◆ TO-DO ITEM: For the word "country", state how many lines of the data include it. Respond with the number only.

(Saved data entries)
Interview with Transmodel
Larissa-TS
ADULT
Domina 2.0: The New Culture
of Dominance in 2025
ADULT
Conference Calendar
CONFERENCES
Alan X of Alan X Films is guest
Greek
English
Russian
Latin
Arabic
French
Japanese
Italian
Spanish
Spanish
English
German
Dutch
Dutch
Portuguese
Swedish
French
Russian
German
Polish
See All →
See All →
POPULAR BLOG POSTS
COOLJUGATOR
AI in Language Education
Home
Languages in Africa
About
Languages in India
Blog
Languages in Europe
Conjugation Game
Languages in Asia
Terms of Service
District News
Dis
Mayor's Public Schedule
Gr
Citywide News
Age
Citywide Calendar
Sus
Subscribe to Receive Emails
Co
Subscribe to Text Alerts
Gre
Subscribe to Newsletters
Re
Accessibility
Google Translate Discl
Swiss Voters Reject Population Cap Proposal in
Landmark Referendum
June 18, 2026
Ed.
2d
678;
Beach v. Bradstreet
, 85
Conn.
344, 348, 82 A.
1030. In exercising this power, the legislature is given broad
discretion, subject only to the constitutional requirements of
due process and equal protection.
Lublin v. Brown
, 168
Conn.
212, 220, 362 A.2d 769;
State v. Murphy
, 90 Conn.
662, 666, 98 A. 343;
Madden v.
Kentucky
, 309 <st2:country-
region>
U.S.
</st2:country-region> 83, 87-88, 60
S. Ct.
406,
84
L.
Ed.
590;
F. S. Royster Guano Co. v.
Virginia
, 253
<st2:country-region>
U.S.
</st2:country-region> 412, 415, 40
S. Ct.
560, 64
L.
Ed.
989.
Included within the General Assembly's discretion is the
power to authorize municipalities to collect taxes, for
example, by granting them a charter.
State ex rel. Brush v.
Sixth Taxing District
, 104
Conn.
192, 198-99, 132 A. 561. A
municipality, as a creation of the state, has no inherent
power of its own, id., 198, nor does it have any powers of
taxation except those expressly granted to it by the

◆ COMPLETED EXERCISE: 4